_Your goal_
Could you restate word for word every line from the one containing "Extra-pair paternity is" to the end of the records, and nothing else?

[Dataset entries]
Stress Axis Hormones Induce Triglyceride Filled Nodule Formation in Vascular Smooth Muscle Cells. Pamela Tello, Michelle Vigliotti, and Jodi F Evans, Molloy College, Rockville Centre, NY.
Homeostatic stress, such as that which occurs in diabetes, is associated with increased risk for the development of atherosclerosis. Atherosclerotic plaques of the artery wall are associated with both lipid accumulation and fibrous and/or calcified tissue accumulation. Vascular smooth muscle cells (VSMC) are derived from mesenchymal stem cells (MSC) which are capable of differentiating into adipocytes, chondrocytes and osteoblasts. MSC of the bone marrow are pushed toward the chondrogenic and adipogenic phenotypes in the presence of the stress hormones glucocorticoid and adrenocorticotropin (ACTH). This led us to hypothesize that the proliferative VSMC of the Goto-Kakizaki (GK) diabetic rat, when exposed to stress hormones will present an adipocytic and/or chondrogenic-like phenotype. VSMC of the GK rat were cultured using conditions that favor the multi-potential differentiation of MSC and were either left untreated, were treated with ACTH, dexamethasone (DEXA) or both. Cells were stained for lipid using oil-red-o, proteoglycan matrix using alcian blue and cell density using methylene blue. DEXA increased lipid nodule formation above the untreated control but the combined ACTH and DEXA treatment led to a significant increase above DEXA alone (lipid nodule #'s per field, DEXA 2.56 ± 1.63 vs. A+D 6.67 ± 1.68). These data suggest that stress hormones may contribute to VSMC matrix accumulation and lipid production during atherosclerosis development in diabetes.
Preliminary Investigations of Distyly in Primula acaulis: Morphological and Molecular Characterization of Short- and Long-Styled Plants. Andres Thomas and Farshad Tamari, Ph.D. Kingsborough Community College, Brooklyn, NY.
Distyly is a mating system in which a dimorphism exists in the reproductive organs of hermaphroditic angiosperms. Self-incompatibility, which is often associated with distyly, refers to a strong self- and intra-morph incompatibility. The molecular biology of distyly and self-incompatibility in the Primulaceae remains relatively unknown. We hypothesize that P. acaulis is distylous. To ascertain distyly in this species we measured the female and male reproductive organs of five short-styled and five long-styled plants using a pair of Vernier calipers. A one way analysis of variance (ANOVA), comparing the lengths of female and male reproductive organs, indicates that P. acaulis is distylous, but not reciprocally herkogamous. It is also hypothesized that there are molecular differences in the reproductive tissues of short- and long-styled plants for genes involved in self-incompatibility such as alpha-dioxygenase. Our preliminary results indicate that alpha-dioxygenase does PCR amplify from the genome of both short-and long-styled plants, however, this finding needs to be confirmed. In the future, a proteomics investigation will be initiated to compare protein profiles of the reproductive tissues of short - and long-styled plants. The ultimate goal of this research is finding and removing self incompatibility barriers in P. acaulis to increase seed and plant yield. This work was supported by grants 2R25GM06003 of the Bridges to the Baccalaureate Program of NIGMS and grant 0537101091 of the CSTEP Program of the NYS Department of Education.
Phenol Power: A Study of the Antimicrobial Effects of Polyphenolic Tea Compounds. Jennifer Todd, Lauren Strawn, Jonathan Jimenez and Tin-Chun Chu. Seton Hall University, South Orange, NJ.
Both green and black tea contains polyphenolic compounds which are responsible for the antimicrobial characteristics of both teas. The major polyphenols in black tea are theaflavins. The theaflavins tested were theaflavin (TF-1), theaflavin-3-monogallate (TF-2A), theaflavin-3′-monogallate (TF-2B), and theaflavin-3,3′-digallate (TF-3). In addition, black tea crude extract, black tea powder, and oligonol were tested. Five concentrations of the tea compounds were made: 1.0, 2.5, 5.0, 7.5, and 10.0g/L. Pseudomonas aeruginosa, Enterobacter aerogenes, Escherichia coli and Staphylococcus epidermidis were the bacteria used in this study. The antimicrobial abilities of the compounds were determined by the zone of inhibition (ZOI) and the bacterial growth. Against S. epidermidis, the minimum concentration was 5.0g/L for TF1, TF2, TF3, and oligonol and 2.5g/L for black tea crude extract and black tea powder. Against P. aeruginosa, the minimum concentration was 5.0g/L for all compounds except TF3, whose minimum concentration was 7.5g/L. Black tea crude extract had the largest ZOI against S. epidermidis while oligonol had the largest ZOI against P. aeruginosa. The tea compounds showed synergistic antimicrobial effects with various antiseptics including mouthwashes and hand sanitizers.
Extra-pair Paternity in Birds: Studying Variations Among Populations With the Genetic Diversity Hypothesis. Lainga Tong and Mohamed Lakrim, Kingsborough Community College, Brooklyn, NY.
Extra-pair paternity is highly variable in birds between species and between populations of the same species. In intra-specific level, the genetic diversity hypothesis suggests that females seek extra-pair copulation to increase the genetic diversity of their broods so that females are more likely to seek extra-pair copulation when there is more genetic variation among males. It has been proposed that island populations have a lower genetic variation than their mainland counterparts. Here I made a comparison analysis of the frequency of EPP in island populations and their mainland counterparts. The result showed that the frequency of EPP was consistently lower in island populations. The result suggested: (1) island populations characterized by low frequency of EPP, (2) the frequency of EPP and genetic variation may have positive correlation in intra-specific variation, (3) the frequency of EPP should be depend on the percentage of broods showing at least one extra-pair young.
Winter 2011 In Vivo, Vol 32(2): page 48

_Answer for the task_
Extra-pair paternity is highly variable in birds between species and between populations of the same species. In intra-specific level, the genetic diversity hypothesis suggests that females seek extra-pair copulation to increase the genetic diversity of their broods so that females are more likely to seek extra-pair copulation when there is more genetic variation among males. It has been proposed that island populations have a lower genetic variation than their mainland counterparts. Here I made a comparison analysis of the frequency of EPP in island populations and their mainland counterparts. The result showed that the frequency of EPP was consistently lower in island populations. The result suggested: (1) island populations characterized by low frequency of EPP, (2) the frequency of EPP and genetic variation may have positive correlation in intra-specific variation, (3) the frequency of EPP should be depend on the percentage of broods showing at least one extra-pair young.
Winter 2011 In Vivo, Vol 32(2): page 48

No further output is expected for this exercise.